Huawei has unveiled three new AI SSDs designed to reduce reliance on expensive high-bandwidth memory (HBM), addressing supply restrictions that Chinese firms face in accessing advanced memory chips. The OceanDisk series includes the industry’s largest SSD at 245TB capacity, positioning solid-state storage as a partial alternative to costly HBM in AI workloads.
What you should know: Huawei’s new OceanDisk series targets the “memory wall” and “capacity wall” problems that currently bottleneck AI training and inference performance.
In plain English: Think of HBM as expensive, high-speed memory that AI systems use to process data quickly—like having a small but lightning-fast workspace. SSDs are larger but slower storage devices, like having a huge filing cabinet. Huawei is essentially creating super-fast filing cabinets that can partially substitute for the expensive workspace, helping AI systems handle more data without breaking the budget.
The big picture: This launch represents Huawei’s strategic response to U.S. restrictions on advanced HBM chip exports to Chinese companies, emphasizing domestic NAND flash technology over imported memory solutions.
How it works: Huawei’s DiskBooster software coordinates AI SSDs with both HBM and DDR memory to expand pooled memory capacity twentyfold.
What they’re saying: “The increasingly severe ‘memory wall’ and ‘capacity wall’ have become key bottlenecks to AI training efficiency and user experience,” said Zhou Yuefeng, vice-president and head of Huawei’s data storage product line.
Why this matters: While these SSDs won’t fully replace HBM in LLM training, they offer Chinese AI companies a domestic alternative to reduce dependence on restricted imports, though the effectiveness of this approach remains to be proven at scale.

> [MATERIAL SHOWN]:

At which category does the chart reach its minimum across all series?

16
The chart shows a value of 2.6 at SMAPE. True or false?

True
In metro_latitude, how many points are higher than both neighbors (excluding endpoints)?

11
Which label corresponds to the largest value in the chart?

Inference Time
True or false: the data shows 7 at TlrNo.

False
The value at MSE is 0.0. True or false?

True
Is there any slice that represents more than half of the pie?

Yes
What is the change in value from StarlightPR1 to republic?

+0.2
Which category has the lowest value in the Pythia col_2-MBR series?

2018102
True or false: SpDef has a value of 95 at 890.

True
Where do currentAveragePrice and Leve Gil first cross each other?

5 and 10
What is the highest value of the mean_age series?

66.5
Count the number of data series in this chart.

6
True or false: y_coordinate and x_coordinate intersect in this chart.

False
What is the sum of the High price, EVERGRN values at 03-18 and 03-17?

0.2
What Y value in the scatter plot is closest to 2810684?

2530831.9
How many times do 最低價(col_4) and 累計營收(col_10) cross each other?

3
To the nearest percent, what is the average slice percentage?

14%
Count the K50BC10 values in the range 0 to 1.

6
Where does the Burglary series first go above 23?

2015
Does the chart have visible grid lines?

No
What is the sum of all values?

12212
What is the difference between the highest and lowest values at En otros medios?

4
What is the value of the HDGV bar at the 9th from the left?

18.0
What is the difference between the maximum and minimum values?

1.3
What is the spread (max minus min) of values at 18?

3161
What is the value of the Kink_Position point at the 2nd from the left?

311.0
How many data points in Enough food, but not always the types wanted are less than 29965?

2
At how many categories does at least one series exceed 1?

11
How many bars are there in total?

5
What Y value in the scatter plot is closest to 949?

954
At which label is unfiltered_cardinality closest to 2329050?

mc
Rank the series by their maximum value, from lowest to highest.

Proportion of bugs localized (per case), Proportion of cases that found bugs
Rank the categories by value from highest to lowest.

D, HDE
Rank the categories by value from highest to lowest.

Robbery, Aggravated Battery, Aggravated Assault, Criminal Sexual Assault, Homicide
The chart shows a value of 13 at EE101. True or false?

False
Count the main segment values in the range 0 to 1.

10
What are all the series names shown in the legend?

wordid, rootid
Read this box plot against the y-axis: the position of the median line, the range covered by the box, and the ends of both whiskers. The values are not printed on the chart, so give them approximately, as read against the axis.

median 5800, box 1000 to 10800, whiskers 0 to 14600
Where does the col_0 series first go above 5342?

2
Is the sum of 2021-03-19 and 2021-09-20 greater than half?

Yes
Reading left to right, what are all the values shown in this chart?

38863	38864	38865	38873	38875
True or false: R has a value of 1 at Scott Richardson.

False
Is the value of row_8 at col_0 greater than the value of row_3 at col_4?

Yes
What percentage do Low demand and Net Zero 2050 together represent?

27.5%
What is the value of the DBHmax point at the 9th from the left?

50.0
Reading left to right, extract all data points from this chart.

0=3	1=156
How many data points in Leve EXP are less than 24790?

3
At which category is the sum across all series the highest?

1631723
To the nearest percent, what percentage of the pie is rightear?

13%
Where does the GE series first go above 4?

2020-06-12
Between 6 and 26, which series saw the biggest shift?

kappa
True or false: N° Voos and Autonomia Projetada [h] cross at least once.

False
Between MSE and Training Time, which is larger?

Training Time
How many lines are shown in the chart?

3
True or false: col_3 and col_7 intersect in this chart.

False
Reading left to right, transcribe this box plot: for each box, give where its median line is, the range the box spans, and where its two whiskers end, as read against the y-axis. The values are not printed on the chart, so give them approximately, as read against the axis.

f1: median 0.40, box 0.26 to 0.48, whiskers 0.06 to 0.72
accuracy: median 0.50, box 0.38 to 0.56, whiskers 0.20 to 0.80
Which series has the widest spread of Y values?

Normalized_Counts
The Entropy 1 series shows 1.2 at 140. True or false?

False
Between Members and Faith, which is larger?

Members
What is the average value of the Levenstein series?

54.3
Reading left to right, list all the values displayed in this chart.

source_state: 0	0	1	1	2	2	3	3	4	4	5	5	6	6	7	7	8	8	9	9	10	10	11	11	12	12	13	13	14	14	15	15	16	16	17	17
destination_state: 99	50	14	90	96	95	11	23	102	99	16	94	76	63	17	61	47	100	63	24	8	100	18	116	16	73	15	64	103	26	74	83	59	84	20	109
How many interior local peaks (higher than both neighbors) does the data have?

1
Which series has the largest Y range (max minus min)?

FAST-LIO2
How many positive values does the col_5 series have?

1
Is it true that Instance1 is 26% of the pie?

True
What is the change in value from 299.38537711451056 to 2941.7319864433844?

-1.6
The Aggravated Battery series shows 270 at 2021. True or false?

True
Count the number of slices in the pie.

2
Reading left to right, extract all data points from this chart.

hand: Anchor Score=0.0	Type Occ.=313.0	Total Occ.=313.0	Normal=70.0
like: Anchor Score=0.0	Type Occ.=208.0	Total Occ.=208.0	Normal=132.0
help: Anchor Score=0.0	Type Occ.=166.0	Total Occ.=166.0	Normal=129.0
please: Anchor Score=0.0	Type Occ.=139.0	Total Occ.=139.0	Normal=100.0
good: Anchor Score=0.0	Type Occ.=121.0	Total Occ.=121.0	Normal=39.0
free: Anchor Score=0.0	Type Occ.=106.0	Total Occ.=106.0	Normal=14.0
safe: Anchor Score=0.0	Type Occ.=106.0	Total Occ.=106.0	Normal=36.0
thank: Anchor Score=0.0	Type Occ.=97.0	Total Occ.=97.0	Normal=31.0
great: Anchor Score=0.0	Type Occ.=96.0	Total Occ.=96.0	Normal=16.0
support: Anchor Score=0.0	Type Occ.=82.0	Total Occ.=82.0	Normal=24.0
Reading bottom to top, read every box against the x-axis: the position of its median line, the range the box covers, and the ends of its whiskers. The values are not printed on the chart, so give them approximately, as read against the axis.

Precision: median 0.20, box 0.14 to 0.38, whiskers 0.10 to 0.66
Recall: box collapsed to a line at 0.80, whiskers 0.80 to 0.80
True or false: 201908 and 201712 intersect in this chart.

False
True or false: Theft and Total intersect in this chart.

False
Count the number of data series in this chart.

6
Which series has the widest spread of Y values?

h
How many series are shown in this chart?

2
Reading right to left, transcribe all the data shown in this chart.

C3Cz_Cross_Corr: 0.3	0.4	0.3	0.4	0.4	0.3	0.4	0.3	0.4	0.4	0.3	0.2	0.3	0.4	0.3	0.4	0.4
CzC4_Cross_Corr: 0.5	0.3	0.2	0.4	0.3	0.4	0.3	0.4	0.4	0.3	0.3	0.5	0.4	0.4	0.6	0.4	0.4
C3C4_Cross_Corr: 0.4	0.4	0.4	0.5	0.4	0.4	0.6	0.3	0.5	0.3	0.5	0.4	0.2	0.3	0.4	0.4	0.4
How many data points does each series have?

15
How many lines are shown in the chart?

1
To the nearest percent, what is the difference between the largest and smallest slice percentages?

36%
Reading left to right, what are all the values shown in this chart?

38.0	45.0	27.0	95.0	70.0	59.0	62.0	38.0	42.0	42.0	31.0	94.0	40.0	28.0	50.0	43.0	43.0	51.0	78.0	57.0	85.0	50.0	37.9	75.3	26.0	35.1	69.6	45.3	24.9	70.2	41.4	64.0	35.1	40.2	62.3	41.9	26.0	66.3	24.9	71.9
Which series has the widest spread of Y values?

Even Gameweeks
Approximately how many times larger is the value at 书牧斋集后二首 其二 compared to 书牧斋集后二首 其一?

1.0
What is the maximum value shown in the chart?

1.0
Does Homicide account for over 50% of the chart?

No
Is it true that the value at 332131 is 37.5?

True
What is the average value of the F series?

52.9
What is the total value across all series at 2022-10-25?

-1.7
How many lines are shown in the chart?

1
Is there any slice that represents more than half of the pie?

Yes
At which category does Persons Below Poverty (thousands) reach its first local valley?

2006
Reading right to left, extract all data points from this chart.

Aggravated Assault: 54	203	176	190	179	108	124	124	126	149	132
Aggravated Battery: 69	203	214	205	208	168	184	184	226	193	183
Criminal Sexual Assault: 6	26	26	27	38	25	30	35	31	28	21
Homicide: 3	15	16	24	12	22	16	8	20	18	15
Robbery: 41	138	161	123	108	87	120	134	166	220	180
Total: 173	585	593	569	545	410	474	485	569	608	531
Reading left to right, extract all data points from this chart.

> [TASKS TO CARRY OUT]:
1. Write out the passage of the Huawei SSD article between "The big picture: This" and "imported memory solutions.", inclusive.
2. According to the Huawei SSD article, what is the capacity of the largest SSD in the OceanDisk series?
3. Condense the paragraph of the Huawei SSD article that begins "In plain English" while retaining its main facts.

> [TASK RESULTS]:
1.
The big picture: This launch represents Huawei’s strategic response to U.S. restrictions on advanced HBM chip exports to Chinese companies, emphasizing domestic NAND flash technology over imported memory solutions.

2. 245TB.

3. HBM is expensive, high-speed memory that gives AI systems a small but very fast workspace. SSDs are larger but slower storage, comparable to a huge filing cabinet. Huawei is in effect building super-fast filing cabinets that can partly substitute for that workspace, allowing AI systems to handle more data without breaking the budget.